My god... it's full of... hobos. Should I bite one? Wait, do I need blood? I don't see a health bar (unless it's marked with a crown for some inexplicable reason?) or blood pool. Avoid the po-po paddock and instead climb up an air duct. Nothing up here except a graffitid smokestack. Let's try this gliding thing. Can I make the jump?
(Seattle) gamers never look up, luckily
Yup. Easily. Except there's still nothing to see or do on this block of rooftops either, except another graffito. Drop down to street level and I've already hit the northern edge of the map. Well that was a significantly duller exploration mission than my last hike north. Can I break into a car? No? Pick up a trash can and throw it? No? Can I at least kick the bucket? No bucket. Fine. Guess I'll do the stupid quest after all. Sniff-sniff, meet the sheriff, sniff-sniff, and I'm already across town. Wow. This can't be the entire overland map.
Can it? It's just about the same size or smaller than the combined zones from twenty years ago!

Destination's guarded, stealth-kill a couple of ghouls, sneak past the rest. I'll admit the parkour elements aren't too bad for providing alternate routes.
Except they just get called over by the door guard if I bypass them anyway aaaaand, I'm dead. Knocked back to the beginning of the sequence because of the stupid checkpoint system. Why the fuck is your combat copied from third-rate shovelware like ELEX, enemies bouncing around you instantly, randomly, inertia-less. On my fourth attempt I finally make it in. Hell with it though, I'm soured on this game for tonight.
 

Saturday
Fine, let's talk to some Anarchs. Except no, it's just more of this idiotic punch-drunk slapfest. The combat physics were admittedly terrible in the original Bloodlines, but at least they were merely primitive and underdeveloped, not purposely dumbed down and infuriating. I would assume TCR wanted to emphasize supernatural speed and power, with punches strong enough to knock enemies around.
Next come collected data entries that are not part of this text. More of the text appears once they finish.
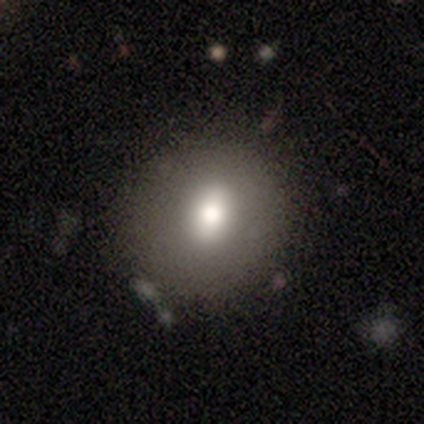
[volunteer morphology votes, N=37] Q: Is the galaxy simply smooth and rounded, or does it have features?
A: smooth — 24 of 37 (65%).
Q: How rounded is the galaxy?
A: round — 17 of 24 (71%).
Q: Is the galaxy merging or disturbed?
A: none — 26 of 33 (79%).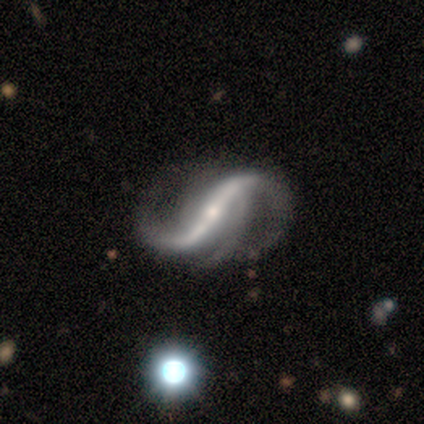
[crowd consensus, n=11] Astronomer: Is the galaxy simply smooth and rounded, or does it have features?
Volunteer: featured or disk — 100%.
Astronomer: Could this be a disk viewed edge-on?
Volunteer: no — 100%.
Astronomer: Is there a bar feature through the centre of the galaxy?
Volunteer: strong — 82%.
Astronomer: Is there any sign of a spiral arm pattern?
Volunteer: yes — 100%.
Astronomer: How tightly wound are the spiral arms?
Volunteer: loose — 91%.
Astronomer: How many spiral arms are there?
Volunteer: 2 — 73%.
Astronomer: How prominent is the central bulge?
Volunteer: small — 73%.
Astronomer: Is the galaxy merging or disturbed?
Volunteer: none — 55%.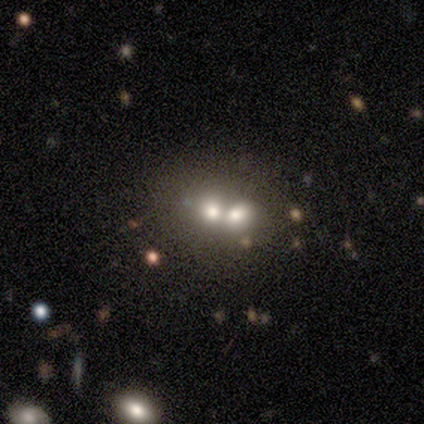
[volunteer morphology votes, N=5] Q: Smooth or featured?
A: featured or disk (80%); runner-up: smooth (20%)
Q: Edge-on disk?
A: no (100%)
Q: Bar?
A: no (75%); runner-up: weak (25%)
Q: Spiral arms?
A: no (100%)
Q: Bulge size?
A: moderate (50%); tied with: small (50%)
Q: Merging?
A: merger (60%); runner-up: none (20%)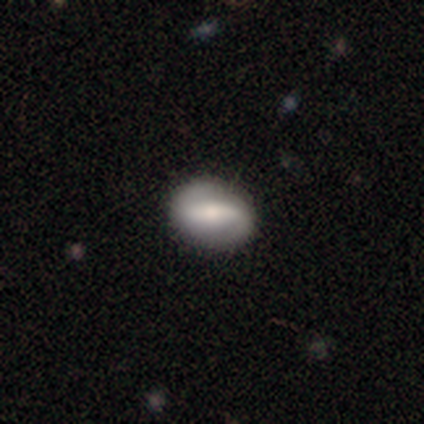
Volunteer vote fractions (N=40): Smooth or featured? 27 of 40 (68%) said featured or disk. Edge-on disk? 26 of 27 (96%) said no. Bar? 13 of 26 (50%) said strong. Spiral arms? 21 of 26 (81%) said yes. Spiral winding? 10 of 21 (48%) said loose. Spiral arm count? 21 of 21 (100%) said 2. Bulge size? 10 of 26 (38%, tied with small) said moderate. Merging? 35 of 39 (90%) said none.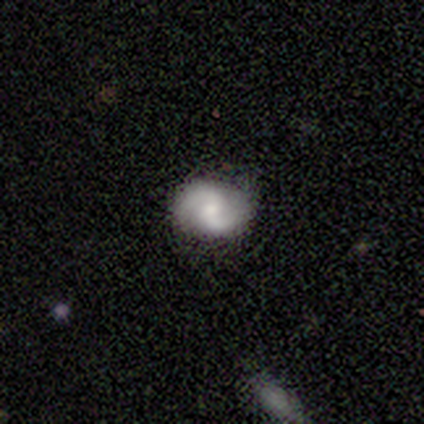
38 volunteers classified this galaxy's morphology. This is likely a featured or disk galaxy (66%). It is clearly not viewed edge-on (96%). Bar: possibly weak (58%). Spiral arm pattern: clearly yes (92%). Spiral arm count: clearly 2 (86%). Spiral winding: possibly medium (45%). Central bulge: possibly small (46%). Merging: likely none (79%).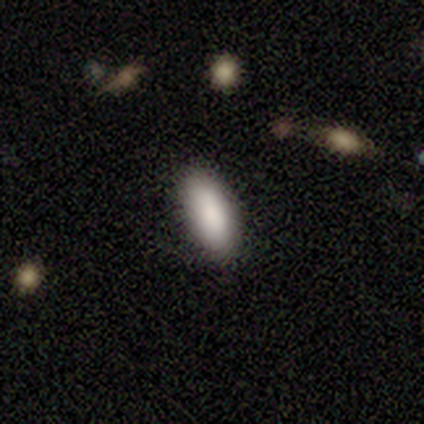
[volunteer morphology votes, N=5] Smooth or featured? smooth (100%)
How rounded? cigar-shaped (60%)
Merging? none (100%)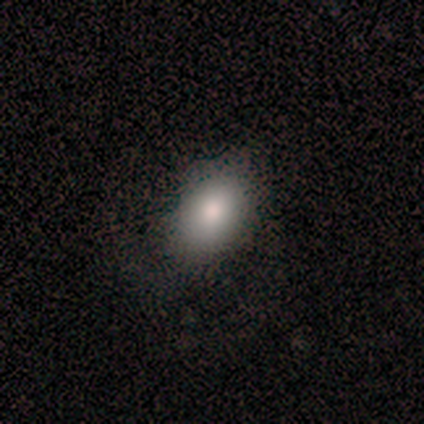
A smooth galaxy with no disk features (100%) that is in between round and cigar-shaped (80%).

Vote fractions:
- Smooth or featured? smooth: 100% / featured or disk: 0% / star or artifact: 0%
- How rounded? in between: 80% / cigar-shaped: 20% / round: 0%
- Merging? none: 60% / minor disturbance: 40% / major disturbance: 0% / merger: 0%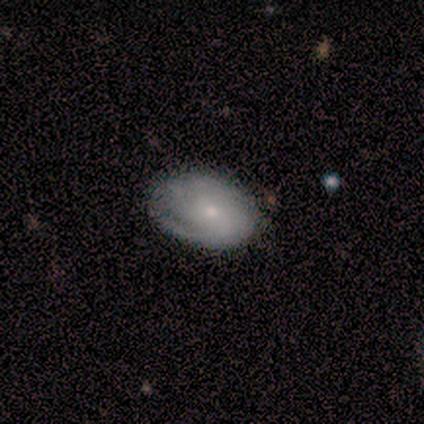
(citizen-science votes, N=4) This appears to be a featured or disk galaxy (75%) with a weak bar (67%), 2 (33%, tied with 3 and can't tell) tight (100%) spiral arms (100%) and a dominant central bulge (33%, tied with moderate and small). Merging: none (50%, tied with minor disturbance).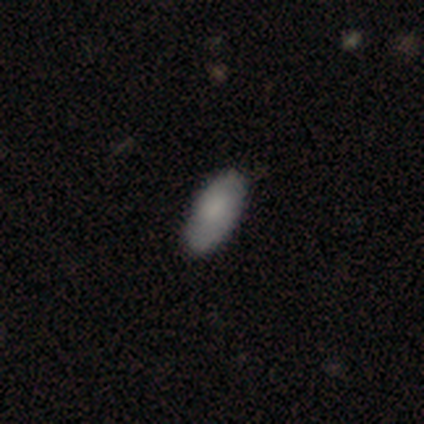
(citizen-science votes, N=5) A smooth galaxy with no disk features (60%) that is in between round and cigar-shaped (67%). Merging: none (100%).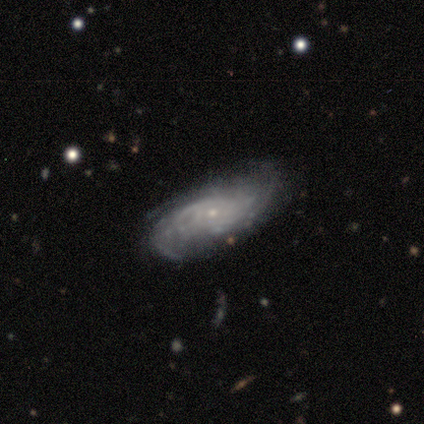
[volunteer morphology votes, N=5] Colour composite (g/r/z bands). It shows a featured or disk galaxy (100%) with no bar (80%), medium (60%) spiral arms (100%) and a small central bulge (100%). Merging: none (60%).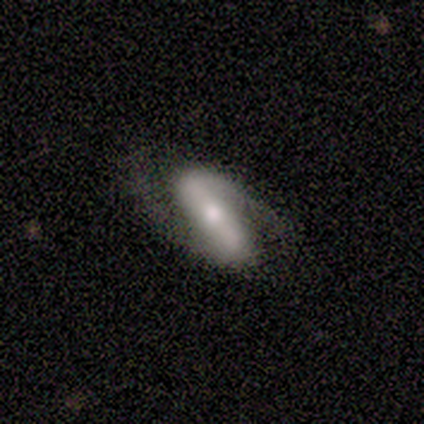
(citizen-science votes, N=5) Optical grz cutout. It shows a featured or disk galaxy (100%) with a strong bar (60%), 2 (100%) loose (60%) spiral arms (100%) and a moderate central bulge (80%). Merging: none (80%).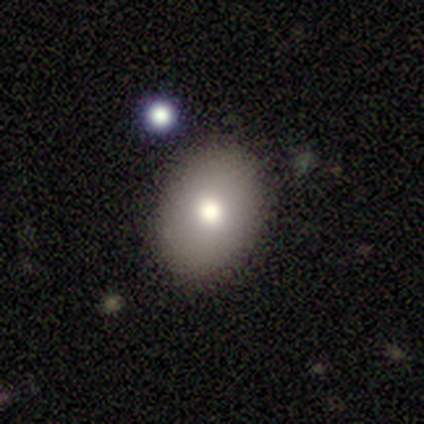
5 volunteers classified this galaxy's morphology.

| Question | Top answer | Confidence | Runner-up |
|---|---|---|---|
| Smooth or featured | smooth | 80% | star or artifact (20%) |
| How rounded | in between | 75% | round (25%) |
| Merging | none | 100% | — |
In effect it instead produces rubberized rag dolls bouncing back and forth like Tom and/or Jerry and every single mook instantly dashes behind you after attacks. Twitchy and boring at the same time. And what idiot thought it a good idea to remove the PC's inventory?
No weapons? What? My only option is to make improvised weapons out of what should become my own arsenal and throw them away? Okay, pro tip you cretins: THIS WAS SUPPOSED TO BE AN RPG!!! As in the genre most dependent on empowering the player to create a personal identity! To build up a multifaceted array of choices as he advances. That means class choice, skill choice, appearance choice, moral choice, combat/stealth/diplomacy quest solution choice and yes, included among all that, choice of weapon, my trusty gluon gun or fire axe or Mourning Frost or even a simple slingshot! Because it's mine and I-call-it-Vera!
 
Moving on. Find Fait-Bien's corpse in an unexpectedly flat scene. How? How do you manage to turn such drama as discovering you've murdered your now closest companion into a monotone snooze? Will every character in this game continue delivering nothing but the same vaguely bored, vaguely annoyed, unrehearsed line reading in every single dialogue? Where is the humour, the pathos, the tension which elevated A Machine for Pigs a dozen years ago past its simple walk-and-click mechanics? I try stopping by the pawn shop and am summarily placed back onto the plot rails without the mooks even introducing themselves.
Will this whole affair remain completely linear?
Yes I'm lonely because your supposed game offers no gameplay! By this point in the original I'd already eaten some rats, picked up some loot, slotted more than one skill point, met Smiling Jack, Deb, Trip, the scared guy I mugged for his watch, Heather, Mercurio and Lacroix each with vibrant, expressive personalities and divergent takes on your situation.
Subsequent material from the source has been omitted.